Oceń
Dramat na Florydzie. 2-letnie dziecko śmiertelnie postrzeliło ojca jego własną bronią. Wcześniej mężczyzna był skazany m.in. za przestępstwa związane z nieodpowiednią opieką nad dziećmi.
Wielka tragedia wstrząsnęła rodziną i lokalną społecznością, a teraz dowiaduje się o niej cały świat. W Orlando w hrabstwie Orange na Florydzie 2-letni chłopczyk zabił swojego ojca. Okoliczności śmierci 26-latka są wstrząsające.
Do dramatu doszło 26 maja. Reggie Marby grał właśnie w grę na komputerze, gdy jego 2-letni synek wydobył broń z pozostawionej na podłodze torby. Dziecko potraktowało niebezpieczne narzędzie jak zabawkę. Niestety nikt nie zauważył, co trzyma w rączkach.
Dziecko zastrzeliło ojca
2-latek oddał strzał, celując w plecy swojego ojca. Żona mężczyzny Marie Ayala podjęła reanimację, wezwano służby ratunkowe. Wkrótce na miejscu zjawiła się policja. Niestety było już za późno, 26-latek zmarł.
Początkowo policja podejrzewała, że Reggie Mabry sam się zastrzelił. Prawdę wyjawiło jedno z jego dzieci (płeć nieznana, wiadomo jedynie, że było najstarszym z potomków).
Teraz władze hrabstwa Orange zdradzają wstrząsające szczegóły nie tylko śmierci 26-latka, ale też jego życia. Mężczyzna w chwili śmierci przebywał na zwolnieniu warunkowym z więzienia, podobnie jego żona.
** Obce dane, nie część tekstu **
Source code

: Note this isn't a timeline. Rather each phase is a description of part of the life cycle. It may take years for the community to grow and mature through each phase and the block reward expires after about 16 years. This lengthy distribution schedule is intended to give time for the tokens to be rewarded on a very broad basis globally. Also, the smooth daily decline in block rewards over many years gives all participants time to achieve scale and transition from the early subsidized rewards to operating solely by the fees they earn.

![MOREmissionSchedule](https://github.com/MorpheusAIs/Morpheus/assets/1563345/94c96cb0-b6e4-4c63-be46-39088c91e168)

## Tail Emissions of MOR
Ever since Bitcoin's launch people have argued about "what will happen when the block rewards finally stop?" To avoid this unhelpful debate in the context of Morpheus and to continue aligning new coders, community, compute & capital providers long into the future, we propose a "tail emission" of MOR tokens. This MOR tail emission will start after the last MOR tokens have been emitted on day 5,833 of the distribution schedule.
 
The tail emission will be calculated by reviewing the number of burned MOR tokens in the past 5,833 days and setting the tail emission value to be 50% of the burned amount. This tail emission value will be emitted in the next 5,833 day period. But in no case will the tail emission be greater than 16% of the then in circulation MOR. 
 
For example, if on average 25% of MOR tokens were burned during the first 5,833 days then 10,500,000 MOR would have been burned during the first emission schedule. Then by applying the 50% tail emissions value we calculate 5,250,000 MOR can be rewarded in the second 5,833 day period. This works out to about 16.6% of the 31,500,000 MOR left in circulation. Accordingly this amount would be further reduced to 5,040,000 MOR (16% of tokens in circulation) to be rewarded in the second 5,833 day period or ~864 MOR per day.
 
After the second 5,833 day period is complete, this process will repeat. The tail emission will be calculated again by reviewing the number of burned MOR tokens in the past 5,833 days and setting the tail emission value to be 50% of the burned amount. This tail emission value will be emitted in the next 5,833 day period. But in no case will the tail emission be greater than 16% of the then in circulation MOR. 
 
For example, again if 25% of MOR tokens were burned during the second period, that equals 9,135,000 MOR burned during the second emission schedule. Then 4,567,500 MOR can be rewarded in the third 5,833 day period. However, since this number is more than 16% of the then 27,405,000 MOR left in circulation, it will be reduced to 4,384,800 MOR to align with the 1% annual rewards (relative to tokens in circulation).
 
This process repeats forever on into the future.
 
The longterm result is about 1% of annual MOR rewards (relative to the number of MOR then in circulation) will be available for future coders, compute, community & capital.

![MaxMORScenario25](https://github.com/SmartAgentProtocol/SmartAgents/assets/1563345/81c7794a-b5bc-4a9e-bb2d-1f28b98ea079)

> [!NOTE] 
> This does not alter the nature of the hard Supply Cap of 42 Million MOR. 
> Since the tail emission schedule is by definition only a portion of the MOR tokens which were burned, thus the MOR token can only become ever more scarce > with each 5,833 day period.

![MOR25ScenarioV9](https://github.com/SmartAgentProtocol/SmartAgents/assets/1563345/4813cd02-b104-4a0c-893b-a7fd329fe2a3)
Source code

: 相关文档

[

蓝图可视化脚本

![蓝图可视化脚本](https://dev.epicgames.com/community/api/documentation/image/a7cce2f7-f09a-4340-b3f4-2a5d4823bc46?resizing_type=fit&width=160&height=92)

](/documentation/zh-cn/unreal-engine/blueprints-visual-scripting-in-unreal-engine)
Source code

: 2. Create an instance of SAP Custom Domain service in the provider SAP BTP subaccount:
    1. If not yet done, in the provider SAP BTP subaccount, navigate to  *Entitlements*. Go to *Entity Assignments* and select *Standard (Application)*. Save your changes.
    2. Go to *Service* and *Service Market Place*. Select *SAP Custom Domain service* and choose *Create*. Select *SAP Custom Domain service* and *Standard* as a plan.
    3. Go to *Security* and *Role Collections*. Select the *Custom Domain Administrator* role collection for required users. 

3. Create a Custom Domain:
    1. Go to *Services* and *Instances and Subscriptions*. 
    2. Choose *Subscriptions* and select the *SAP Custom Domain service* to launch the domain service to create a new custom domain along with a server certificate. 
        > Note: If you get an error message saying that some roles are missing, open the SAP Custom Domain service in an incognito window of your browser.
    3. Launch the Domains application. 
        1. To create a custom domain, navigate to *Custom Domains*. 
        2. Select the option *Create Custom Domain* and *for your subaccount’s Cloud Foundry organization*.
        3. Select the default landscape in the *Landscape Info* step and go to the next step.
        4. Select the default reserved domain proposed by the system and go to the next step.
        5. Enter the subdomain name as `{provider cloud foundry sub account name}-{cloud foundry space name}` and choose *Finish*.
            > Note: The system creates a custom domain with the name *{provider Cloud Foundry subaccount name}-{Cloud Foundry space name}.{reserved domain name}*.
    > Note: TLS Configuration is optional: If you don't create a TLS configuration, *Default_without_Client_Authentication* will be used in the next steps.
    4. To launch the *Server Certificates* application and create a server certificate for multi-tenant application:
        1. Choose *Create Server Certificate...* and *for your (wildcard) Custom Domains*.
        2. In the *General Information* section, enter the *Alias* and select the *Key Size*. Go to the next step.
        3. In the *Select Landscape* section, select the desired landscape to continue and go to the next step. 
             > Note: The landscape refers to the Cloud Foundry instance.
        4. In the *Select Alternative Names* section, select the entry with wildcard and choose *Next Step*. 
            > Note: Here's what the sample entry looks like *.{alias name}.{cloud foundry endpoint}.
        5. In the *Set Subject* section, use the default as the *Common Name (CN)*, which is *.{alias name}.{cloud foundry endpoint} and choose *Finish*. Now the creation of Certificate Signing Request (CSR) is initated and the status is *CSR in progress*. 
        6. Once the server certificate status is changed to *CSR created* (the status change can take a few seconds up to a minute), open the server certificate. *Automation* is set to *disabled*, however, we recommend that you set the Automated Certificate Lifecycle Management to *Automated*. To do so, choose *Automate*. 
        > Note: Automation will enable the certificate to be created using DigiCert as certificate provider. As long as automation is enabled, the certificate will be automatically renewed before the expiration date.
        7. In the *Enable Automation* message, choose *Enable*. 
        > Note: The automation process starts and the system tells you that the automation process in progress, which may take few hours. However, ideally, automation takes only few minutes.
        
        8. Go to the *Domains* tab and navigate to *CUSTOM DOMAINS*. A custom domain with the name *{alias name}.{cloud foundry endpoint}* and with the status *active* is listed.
Oboje zostali wcześniej skazani za używanie narkotyków i zaniedbywanie dzieci. Ponadto broń, z której wystrzelił 2-latek, pozostawała w torbie Reggiego naładowana i niezabezpieczona. - Właścicieli broni, którzy nie przechowują jej w bezpieczny sposób, od takich tragedii dzieli tylko ułamek sekundy - ocenił szeryf hrabstwa Orange John Min.